My DAGs are dynamically generated from a JSON file that is copied to the deployment. So a DAG file generates many DAGs in Airflow.
At first I had the problem that generating the DAGs seemed to take too long. There are currently 32 DAGs, but there will be more. Whenever I clicked on the DAGs in the UI, I got a message that the DAGs were missing.
With some customization of the environment variables, everything now works.
But now I have the problem that the tasks take a long time. Each task just queries an API (answer between 1 - 400 lines) and writes it to a Google Cloud SQL (Postgresql) database. Work that normally only takes a few seconds.
In the logs I see that after starting the task it takes about 2 minutes before the actual work gets done. During this time, a certain line is output again and again in the logs.
so when the the scheduler heartbeats, it parses the dag file but doesn’t execute it (as in execute the tasks). so that happens like every 5 seconds. All tasks in that DAG will have their init called on each heartbeat. which should be light weight, the heavy lifting should be in the execute of the operator, not the init of the operator and hooks. When your task runs, it does an initial parsing of the whole dag, so that’s probably why you are seeing that line printed out for each task using the CloudSqlDatabaseHook as it is going through the init of each task. It does seem to be an unusual pattern to init the hook in the init of the operator.

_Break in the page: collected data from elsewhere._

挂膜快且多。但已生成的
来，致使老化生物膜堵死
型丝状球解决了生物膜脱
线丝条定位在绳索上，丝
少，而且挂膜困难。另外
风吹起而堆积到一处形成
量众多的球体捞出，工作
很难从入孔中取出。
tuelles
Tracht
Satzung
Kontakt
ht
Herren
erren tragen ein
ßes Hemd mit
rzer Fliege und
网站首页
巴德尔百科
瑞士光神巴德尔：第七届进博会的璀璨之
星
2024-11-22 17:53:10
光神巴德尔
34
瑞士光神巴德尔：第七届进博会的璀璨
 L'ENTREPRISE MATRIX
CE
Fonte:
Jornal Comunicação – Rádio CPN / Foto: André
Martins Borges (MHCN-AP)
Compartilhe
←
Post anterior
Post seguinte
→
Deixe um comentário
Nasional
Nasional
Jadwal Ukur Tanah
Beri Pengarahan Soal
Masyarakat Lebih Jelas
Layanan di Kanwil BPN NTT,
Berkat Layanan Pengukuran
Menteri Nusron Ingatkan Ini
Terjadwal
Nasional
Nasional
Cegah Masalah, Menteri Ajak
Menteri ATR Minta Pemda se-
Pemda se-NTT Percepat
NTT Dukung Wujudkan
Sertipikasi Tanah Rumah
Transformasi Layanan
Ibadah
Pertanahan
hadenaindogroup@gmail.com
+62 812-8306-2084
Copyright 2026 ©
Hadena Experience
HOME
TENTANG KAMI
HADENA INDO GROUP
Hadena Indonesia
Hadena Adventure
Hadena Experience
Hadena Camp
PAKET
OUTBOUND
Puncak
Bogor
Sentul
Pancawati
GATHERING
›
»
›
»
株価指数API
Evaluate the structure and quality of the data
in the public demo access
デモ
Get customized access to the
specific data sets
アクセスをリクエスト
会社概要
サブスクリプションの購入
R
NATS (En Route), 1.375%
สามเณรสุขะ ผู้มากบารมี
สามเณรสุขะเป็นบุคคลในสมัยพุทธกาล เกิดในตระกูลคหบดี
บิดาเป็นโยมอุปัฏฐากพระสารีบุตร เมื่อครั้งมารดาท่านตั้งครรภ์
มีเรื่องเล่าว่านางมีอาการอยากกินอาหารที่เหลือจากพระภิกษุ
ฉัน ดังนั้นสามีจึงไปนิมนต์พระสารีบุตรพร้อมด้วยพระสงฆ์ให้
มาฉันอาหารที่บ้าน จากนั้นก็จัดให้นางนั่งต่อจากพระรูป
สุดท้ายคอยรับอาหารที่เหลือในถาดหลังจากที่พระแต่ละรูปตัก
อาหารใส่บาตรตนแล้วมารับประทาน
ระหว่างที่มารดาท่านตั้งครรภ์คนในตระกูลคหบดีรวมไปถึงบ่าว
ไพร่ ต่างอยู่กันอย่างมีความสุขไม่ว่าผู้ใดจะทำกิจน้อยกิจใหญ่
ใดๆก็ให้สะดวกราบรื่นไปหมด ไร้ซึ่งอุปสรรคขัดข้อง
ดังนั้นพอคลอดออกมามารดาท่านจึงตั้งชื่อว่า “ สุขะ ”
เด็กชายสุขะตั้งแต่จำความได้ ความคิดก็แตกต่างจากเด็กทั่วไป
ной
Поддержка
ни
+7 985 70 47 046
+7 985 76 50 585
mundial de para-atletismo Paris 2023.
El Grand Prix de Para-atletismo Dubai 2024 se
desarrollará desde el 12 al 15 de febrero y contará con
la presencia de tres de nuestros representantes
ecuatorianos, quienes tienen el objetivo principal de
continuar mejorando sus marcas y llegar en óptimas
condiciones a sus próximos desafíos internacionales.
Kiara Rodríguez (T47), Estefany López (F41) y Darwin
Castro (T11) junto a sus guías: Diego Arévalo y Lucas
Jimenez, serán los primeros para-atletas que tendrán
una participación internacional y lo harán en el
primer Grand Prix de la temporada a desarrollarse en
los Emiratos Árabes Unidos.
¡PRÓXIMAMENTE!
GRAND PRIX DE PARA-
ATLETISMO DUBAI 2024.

Typically i see the hook being created in the execute section of the operator. I’m not sure if there’s a special reason why it was done this way.
My concern with the slowness of your dag may be that it is being dynamically created. so each task has to parse it’s dag file, but your dag file contains alot of dags in theory. Is there anything in the top level code of your dag that is resource intensive. I would think simply parsing your json from a local file to generate the dags would be relatively quick. are you making any remote calls to anything? You can also try just upping the AU on your scheduler/workers to try and give them a little more juice to process that dynamic dag.
Thank you very much for your detailed answer.
I have modified the CloudSqlDatabaseHook so that it is no longer initialized in the init method of the operator. It will now be initialized in the execute section as you write.
In fact, I don’t have any problems anymore. The DAGs now load fast enough and the logs are much smaller.